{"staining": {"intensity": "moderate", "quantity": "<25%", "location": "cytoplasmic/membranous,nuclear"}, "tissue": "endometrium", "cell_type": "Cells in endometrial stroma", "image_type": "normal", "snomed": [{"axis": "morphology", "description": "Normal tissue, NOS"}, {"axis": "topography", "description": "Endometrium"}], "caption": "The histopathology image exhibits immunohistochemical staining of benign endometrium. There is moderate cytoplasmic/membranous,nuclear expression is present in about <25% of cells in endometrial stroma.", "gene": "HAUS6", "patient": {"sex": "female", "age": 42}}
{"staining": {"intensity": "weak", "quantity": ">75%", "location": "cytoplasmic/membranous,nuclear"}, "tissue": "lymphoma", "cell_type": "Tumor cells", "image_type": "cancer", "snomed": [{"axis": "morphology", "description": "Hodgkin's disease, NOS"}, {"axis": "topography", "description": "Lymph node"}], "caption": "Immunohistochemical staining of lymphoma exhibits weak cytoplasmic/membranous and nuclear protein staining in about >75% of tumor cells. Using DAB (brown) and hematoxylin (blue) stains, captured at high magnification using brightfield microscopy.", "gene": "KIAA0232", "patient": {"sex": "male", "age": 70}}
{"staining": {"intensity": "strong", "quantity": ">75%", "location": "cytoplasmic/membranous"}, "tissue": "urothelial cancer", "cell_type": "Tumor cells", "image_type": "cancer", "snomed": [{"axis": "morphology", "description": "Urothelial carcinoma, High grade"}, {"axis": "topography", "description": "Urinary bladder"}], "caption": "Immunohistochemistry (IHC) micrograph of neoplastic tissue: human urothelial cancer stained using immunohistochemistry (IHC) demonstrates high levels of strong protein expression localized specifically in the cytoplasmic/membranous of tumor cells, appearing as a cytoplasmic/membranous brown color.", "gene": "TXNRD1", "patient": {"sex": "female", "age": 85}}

* [WHAT YOU HAVE TO DO]
Repeat the data exactly. Leave nothing out.

* [OUTPUT OF THE TASK]
{"staining": {"intensity": "moderate", "quantity": "<25%", "location": "cytoplasmic/membranous,nuclear"}, "tissue": "endometrium", "cell_type": "Cells in endometrial stroma", "image_type": "normal", "snomed": [{"axis": "morphology", "description": "Normal tissue, NOS"}, {"axis": "topography", "description": "Endometrium"}], "caption": "The histopathology image exhibits immunohistochemical staining of benign endometrium. There is moderate cytoplasmic/membranous,nuclear expression is present in about <25% of cells in endometrial stroma.", "gene": "HAUS6", "patient": {"sex": "female", "age": 42}}
{"staining": {"intensity": "weak", "quantity": ">75%", "location": "cytoplasmic/membranous,nuclear"}, "tissue": "lymphoma", "cell_type": "Tumor cells", "image_type": "cancer", "snomed": [{"axis": "morphology", "description": "Hodgkin's disease, NOS"}, {"axis": "topography", "description": "Lymph node"}], "caption": "Immunohistochemical staining of lymphoma exhibits weak cytoplasmic/membranous and nuclear protein staining in about >75% of tumor cells. Using DAB (brown) and hematoxylin (blue) stains, captured at high magnification using brightfield microscopy.", "gene": "KIAA0232", "patient": {"sex": "male", "age": 70}}
{"staining": {"intensity": "strong", "quantity": ">75%", "location": "cytoplasmic/membranous"}, "tissue": "urothelial cancer", "cell_type": "Tumor cells", "image_type": "cancer", "snomed": [{"axis": "morphology", "description": "Urothelial carcinoma, High grade"}, {"axis": "topography", "description": "Urinary bladder"}], "caption": "Immunohistochemistry (IHC) micrograph of neoplastic tissue: human urothelial cancer stained using immunohistochemistry (IHC) demonstrates high levels of strong protein expression localized specifically in the cytoplasmic/membranous of tumor cells, appearing as a cytoplasmic/membranous brown color.", "gene": "TXNRD1", "patient": {"sex": "female", "age": 85}}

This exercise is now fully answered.